The lines to extract run from the first line of the material below to the line containing "The built in", both included; leave the pictures behind.

Data for this exercise START

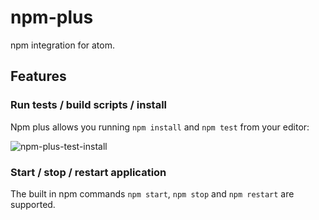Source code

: # npm-plus

npm integration for atom.

## Features

### Run tests / build scripts / install

Npm plus allows you running `npm install` and `npm test` from your editor:

![npm-plus-test-install](https://cloud.githubusercontent.com/assets/547186/11247055/26d4d60e-8e23-11e5-86ca-42831c56606d.gif)

### Start / stop / restart application

The built in npm commands `npm start`, `npm stop` and `npm restart` are supported.
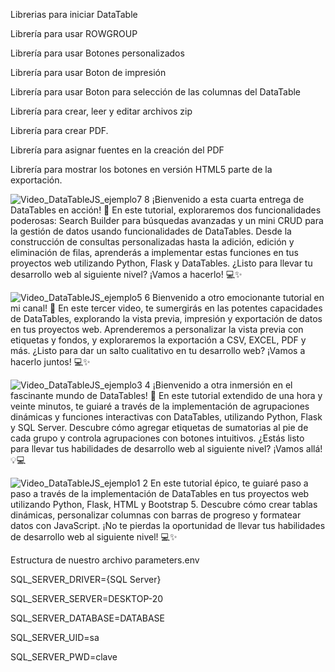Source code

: Librerias para iniciar DataTable
<link rel="stylesheet" type="text/css" href="https://cdn.datatables.net/buttons/2.4.2/css/buttons.dataTables.min.css">
<link rel="stylesheet" type="text/css" href="https://cdn.datatables.net/1.13.7/css/jquery.dataTables.css">
<script type="text/javascript" charset="utf8" src="https://cdn.datatables.net/1.13.7/js/jquery.dataTables.min.js"></script>
<script src="https://code.jquery.com/jquery-3.7.0.js"></script>

Librería para usar ROWGROUP
<script type="text/javascript" charset="utf8" src="https://cdn.datatables.net/rowgroup/1.4.1/js/dataTables.rowGroup.min.js"></script>

Librería para usar Botones personalizados
<script type="text/javascript" charset="utf8" src=https://cdn.datatables.net/buttons/2.4.2/js/dataTables.buttons.min.js></script>

Librería para usar Boton de impresión
<script type="text/javascript" charset="utf8" src=https://cdn.datatables.net/buttons/2.4.2/js/buttons.print.min.js></script>

Librería para usar Boton para  selección de las columnas del DataTable
<script type="text/javascript" charset="utf8" src=https://cdn.datatables.net/buttons/2.4.2/js/buttons.colVis.min.js></script>

Librería para crear, leer y editar archivos zip
<script type="text/javascript" charset="utf8" src=https://cdnjs.cloudflare.com/ajax/libs/jszip/3.10.1/jszip.min.js></script>

Librería para crear PDF.
<script type="text/javascript" charset="utf8" src=https://cdnjs.cloudflare.com/ajax/libs/pdfmake/0.1.53/pdfmake.min.js></script>

Librería para asignar fuentes en la creación del PDF
<script type="text/javascript" charset="utf8" src=https://cdnjs.cloudflare.com/ajax/libs/pdfmake/0.1.53/vfs_fonts.js></script>

Librería para mostrar los botones en versión HTML5 parte de la exportación.
<script type="text/javascript" charset="utf8" src=https://cdn.datatables.net/buttons/2.4.2/js/buttons.html5.min.js></script>

![Video_DataTableJS_ejemplo7 8](https://github.com/mectoys/JSDataTable_sample_YT/assets/7143758/c2906f0e-3bdb-4329-9333-264dc7bbd11a)
¡Bienvenido a esta cuarta entrega de DataTables en acción! 🚀 En este tutorial, exploraremos dos funcionalidades poderosas: Search Builder para búsquedas avanzadas y un mini CRUD para la gestión de datos usando funcionalidades de DataTables. Desde la construcción de consultas personalizadas hasta la adición, edición y eliminación de filas, aprenderás a implementar estas funciones en tus proyectos web utilizando Python, Flask y DataTables. ¿Listo para llevar tu desarrollo web al siguiente nivel? ¡Vamos a hacerlo! 💻✨

![Video_DataTableJS_ejemplo5 6](https://github.com/mectoys/JSDataTable_sample_YT/assets/7143758/e5b48ec9-1b48-468f-937c-324d9c65cd43)
Bienvenido a otro emocionante tutorial en mi canal! 🚀 En este tercer video, te sumergirás en las potentes capacidades de DataTables, explorando la vista previa, impresión y exportación de datos en tus proyectos web. Aprenderemos a personalizar la vista previa con etiquetas y fondos, y exploraremos la exportación a CSV, EXCEL, PDF y más. ¿Listo para dar un salto cualitativo en tu desarrollo web? ¡Vamos a hacerlo juntos! 💻✨

![Video_DataTableJS_ejemplo3 4](https://github.com/mectoys/JSDataTable_sample_YT/assets/7143758/8a37be76-5be9-4d27-b587-c46f594f19a6)
¡Bienvenido a otra inmersión en el fascinante mundo de DataTables! 🚀 En este tutorial extendido de una hora y veinte minutos, te guiaré a través de la implementación de agrupaciones dinámicas y funciones interactivas con DataTables, utilizando Python, Flask y SQL Server. Descubre cómo agregar etiquetas de sumatorias al pie de cada grupo y controla agrupaciones con botones intuitivos. ¿Estás listo para llevar tus habilidades de desarrollo web al siguiente nivel? ¡Vamos allá! 💡💻

![Video_DataTableJS_ejemplo1 2](https://github.com/mectoys/JSDataTable_sample_YT/assets/7143758/2289d4b7-ad02-4ae7-873a-c8b066c38dd8)
En este tutorial épico, te guiaré paso a paso a través de la implementación de DataTables en tus proyectos web utilizando Python, Flask, HTML y Bootstrap 5. Descubre cómo crear tablas dinámicas, personalizar columnas con barras de progreso y formatear datos con JavaScript. ¡No te pierdas la oportunidad de llevar tus habilidades de desarrollo web al siguiente nivel! 💻✨

Estructura de nuestro archivo parameters.env

SQL_SERVER_DRIVER={SQL Server}

SQL_SERVER_SERVER=DESKTOP-20 

SQL_SERVER_DATABASE=DATABASE

SQL_SERVER_UID=sa

SQL_SERVER_PWD=clave

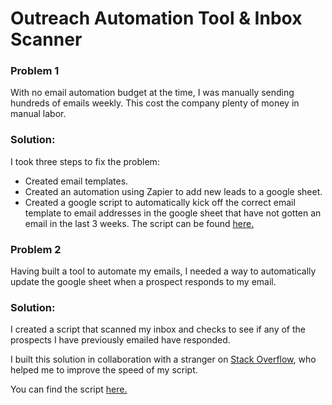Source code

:<h1>Outreach Automation Tool & Inbox Scanner</h1>


<h3>Problem 1 </h3>

With no email automation budget at the time, I was manually sending hundreds of emails weekly. This cost the company plenty of money in manual labor.


<h3>Solution:</h3>
I took three steps to fix the problem:

<ul>
  <li>Created email templates.</li>
  <li>Created an automation using Zapier to add new leads to a google sheet.</li>
  <li>Created a google script to automatically kick off the correct email template to email addresses in the google sheet that have not gotten an email in the last 3 weeks. The script can be found <a href="https://github.com/ajjaiyeola/Lead-Outreach-Automator/blob/Master/automator.gs">here.</a>
</li>
</ul>


<h3>Problem 2</h3>

Having built a tool to automate my emails, I needed a way to automatically update the google sheet when a prospect responds to my email.

<h3>Solution:</h3>

I created a script that scanned my inbox and checks to see if any of the prospects I have previously emailed have responded.

I built this solution in collaboration with a stranger on <a href="https://stackoverflow.com/questions/47167981/google-script-to-scan-gmail-inbox-and-write-to-spreadsheet-too-slow"> Stack Overflow</a>, who helped me to improve the speed of my script.

You can find the script <a href= "https://github.com/ajjaiyeola/Lead-Outreach-Automator/blob/Master/inboxscanner.gs"> here.</a>

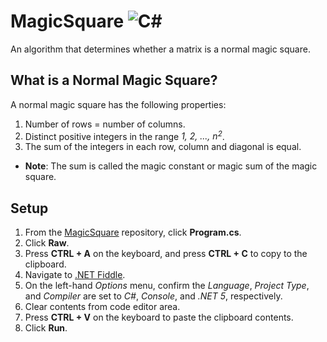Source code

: # MagicSquare <img alt="C#" src="https://img.shields.io/badge/c%23-%23239120.svg?&style=for-the-badge&logo=c-sharp&logoColor=white"/>
An algorithm that determines whether a matrix is a normal magic square.

## What is a Normal Magic Square?
A normal magic square has the following properties:
1. Number of rows = number of columns.
2. Distinct positive integers in the range _1, 2, ..., n<sup>2<sup>_.
3. The sum of the integers in each row, column and diagonal is equal. 
  * **Note**: The sum is called the magic constant or magic sum of the magic square.

## Setup
1. From the [MagicSquare](https://github.com/bryangalindo/magicsquare) repository, click **Program.cs**.
2. Click **Raw**.
3. Press **CTRL + A** on the keyboard, and press **CTRL + C** to copy to the clipboard.
4. Navigate to [.NET Fiddle](https://dotnetfiddle.net/ ".NET Fiddle").
5. On the left-hand _Options_ menu, confirm the _Language_, _Project Type_, and _Compiler_ are set to _C#_, _Console_, and _.NET 5_, respectively.
6. Clear contents from code editor area.
7. Press **CTRL + V** on the keyboard to paste the clipboard contents.
8. Click **Run**.
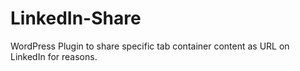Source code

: # LinkedIn-Share
WordPress Plugin to share specific tab container content as URL on LinkedIn for reasons.
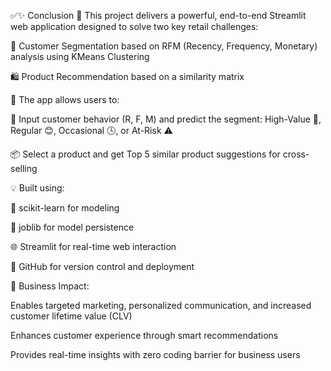 ✅✨ Conclusion
🚀 This project delivers a powerful, end-to-end Streamlit web application designed to solve two key retail challenges:

🎯 Customer Segmentation based on RFM (Recency, Frequency, Monetary) analysis using KMeans Clustering

🛍️ Product Recommendation based on a similarity matrix

🔎 The app allows users to:

🔐 Input customer behavior (R, F, M) and predict the segment:
High-Value 💎, Regular 😊, Occasional 🕓, or At-Risk ⚠️

📦 Select a product and get Top 5 similar product suggestions for cross-selling

💡 Built using:

🧠 scikit-learn for modeling

🧊 joblib for model persistence

🌐 Streamlit for real-time web interaction

📁 GitHub for version control and deployment

🎯 Business Impact:

Enables targeted marketing, personalized communication, and increased customer lifetime value (CLV)

Enhances customer experience through smart recommendations

Provides real-time insights with zero coding barrier for business users
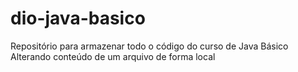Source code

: # dio-java-basico

Repositório para armazenar todo o código do curso de Java Básico
Alterando conteúdo de um arquivo de forma local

Data for this exercise END

Problem solution
Source code

: # npm-plus

npm integration for atom.

## Features

### Run tests / build scripts / install

Npm plus allows you running `npm install` and `npm test` from your editor:

![npm-plus-test-install](https://cloud.githubusercontent.com/assets/547186/11247055/26d4d60e-8e23-11e5-86ca-42831c56606d.gif)

### Start / stop / restart application

The built in npm commands `npm start`, `npm stop` and `npm restart` are supported.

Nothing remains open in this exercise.